Это случилось уже к вечеру. Сливенко только что вернулся из политчасти полка, куда его вызвали на совещание парторгов, посвященное предстоящим боям. Он пришел нагруженный брошюрами, газетами и бланками «боевых листков». На обратном пути ему повстречалась большая радостная толпа возвращающихся домой русских людей.
Хотя дочери его в этой толпе не оказалось, но Сливенко был счастлив. Губы болели от поцелуев и руки от рукопожатий.

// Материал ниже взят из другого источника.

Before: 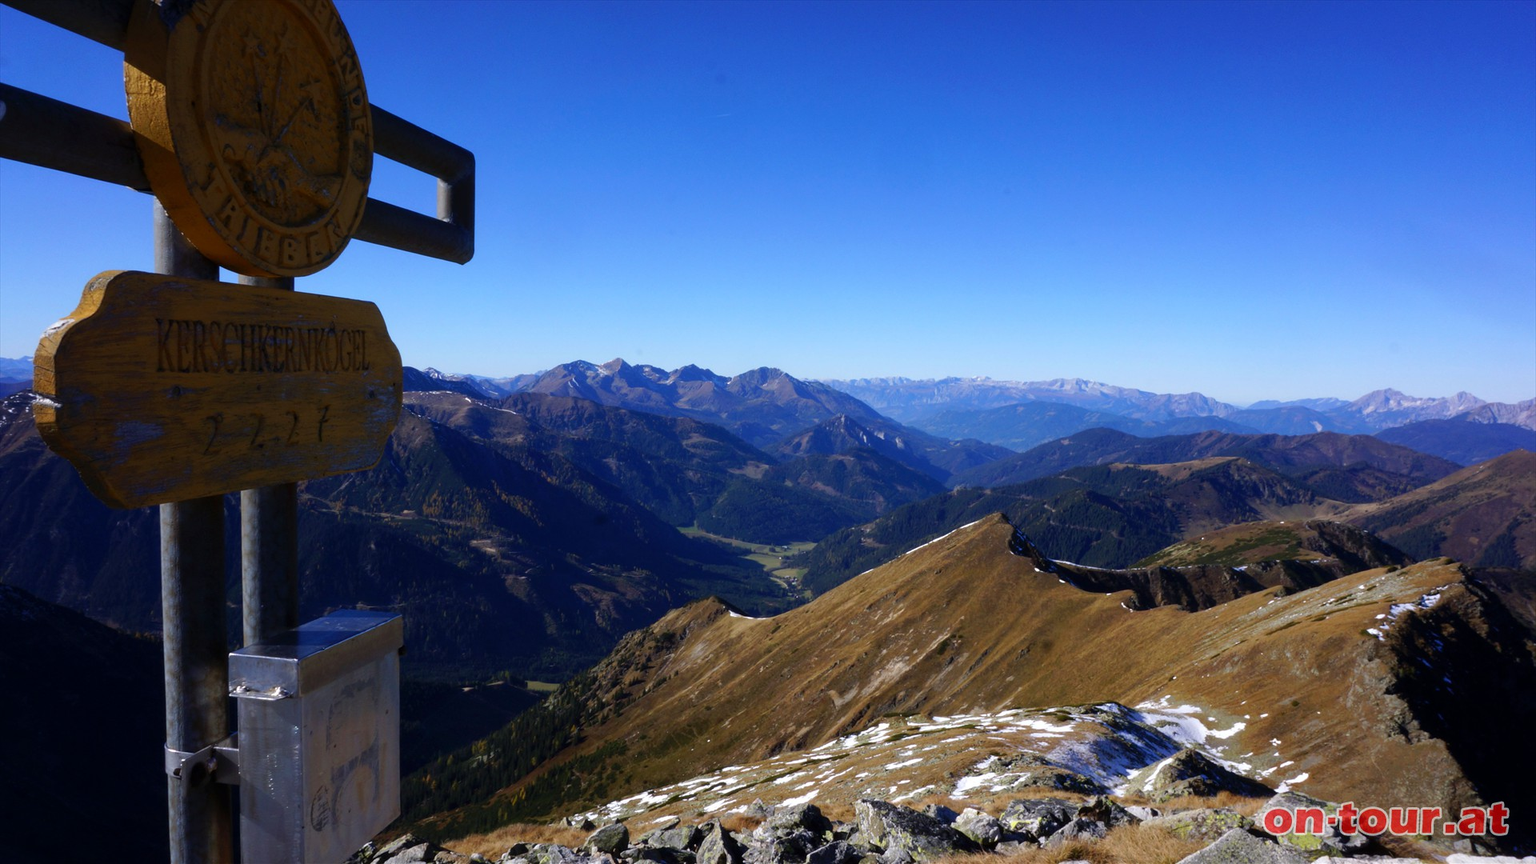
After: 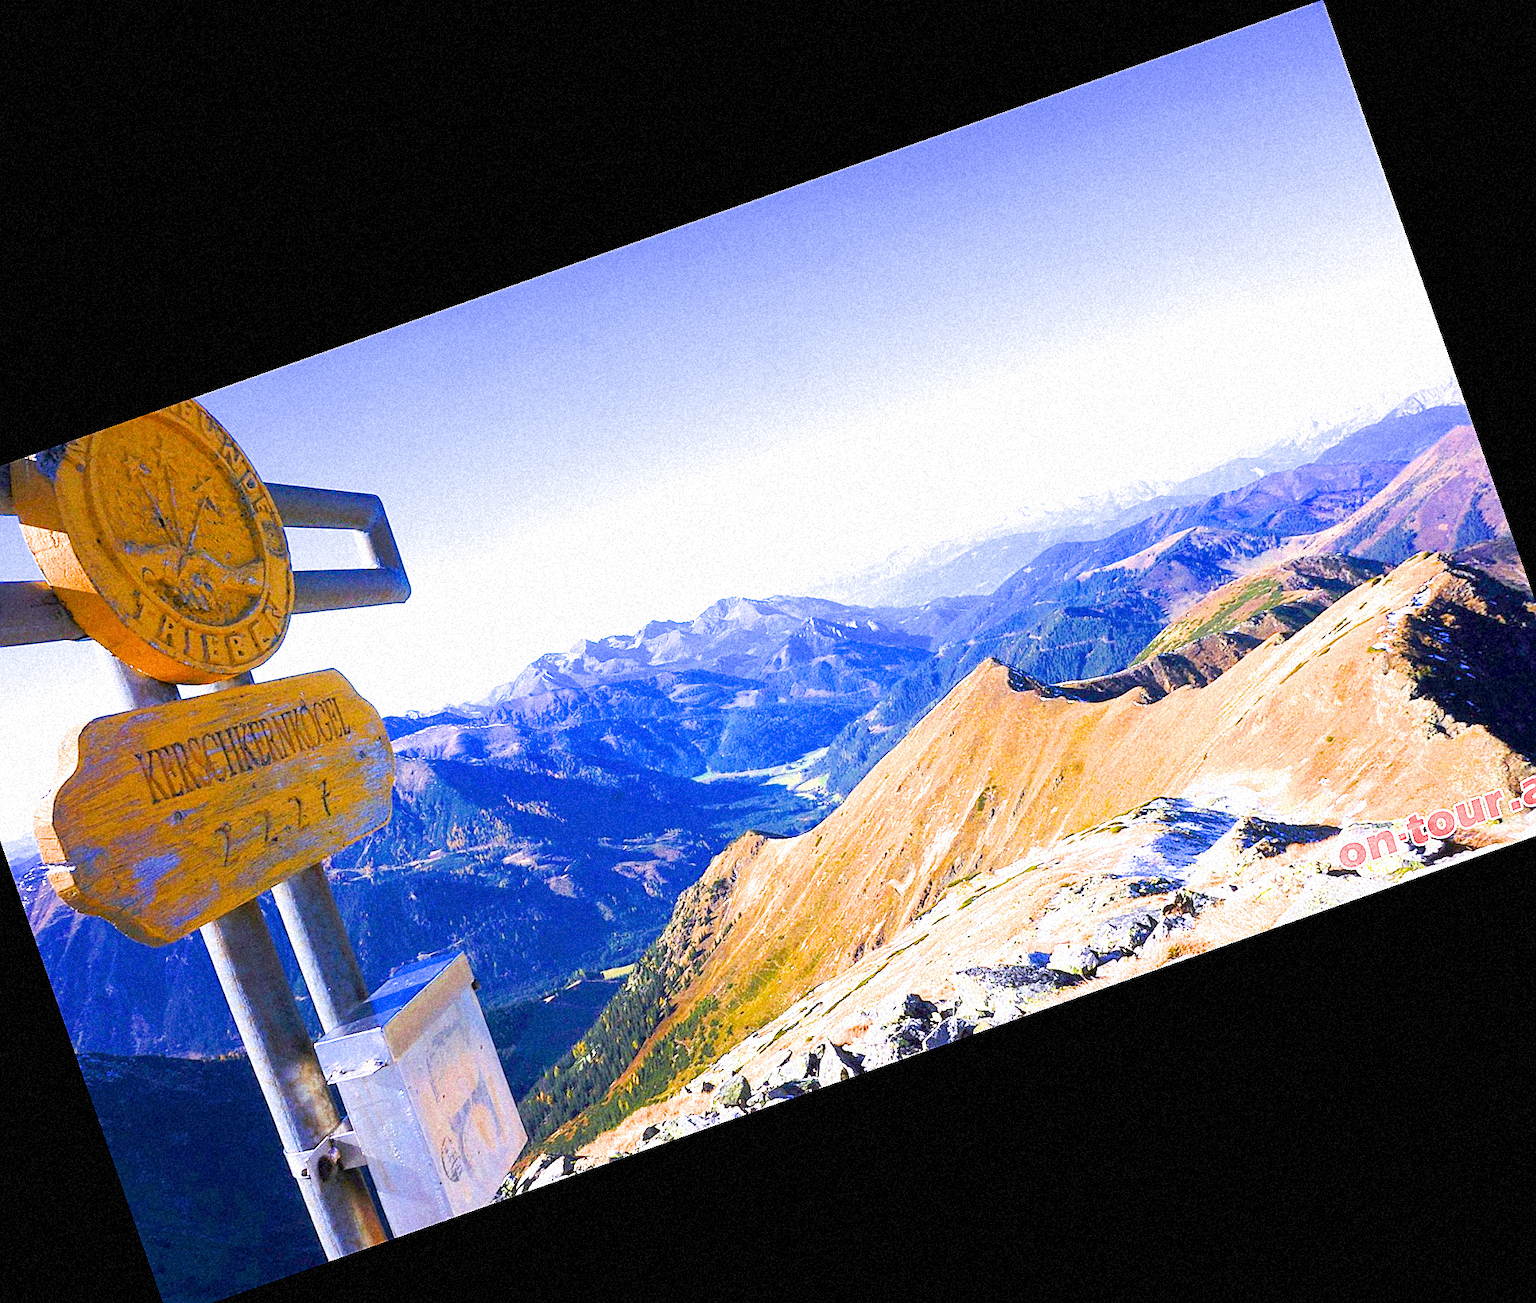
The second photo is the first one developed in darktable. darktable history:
white balance: red 1.004, blue 1.024
crop and rotate: angle 19.43°, left 6.812%, right 4.125%, bottom 1.087%
color balance rgb: linear chroma grading › global chroma 15%, perceptual saturation grading › global saturation 30%
sharpen: radius 1.4, amount 1.25, threshold 0.7
exposure: black level correction 0, exposure 4 EV, compensate exposure bias true, compensate highlight preservation false
grain: coarseness 9.38 ISO, strength 34.99%, mid-tones bias 0%
filmic rgb: black relative exposure -7.65 EV, white relative exposure 4.56 EV, hardness 3.61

Здесь были две девушки из шахтерского поселка, расположенного близ Ворошиловграда. Теперь, после освобождения, им хотелось только одного: попасть в армию. Высокие, стройные, эти девушки напомнили ему Галиных подруг, приходивших к ней решать задачи и читать стихи.
Вернувшись в роту, Сливенко доложился старшине и пошел в дом. На лестнице ему повстречался Пичугин. И так как оба солдата сияли и у каждого было о чем рассказать, они сели у окна, и первым начал Сливенко, ибо Пичугин решил свои новости оставить напоследок: он считал их более важными.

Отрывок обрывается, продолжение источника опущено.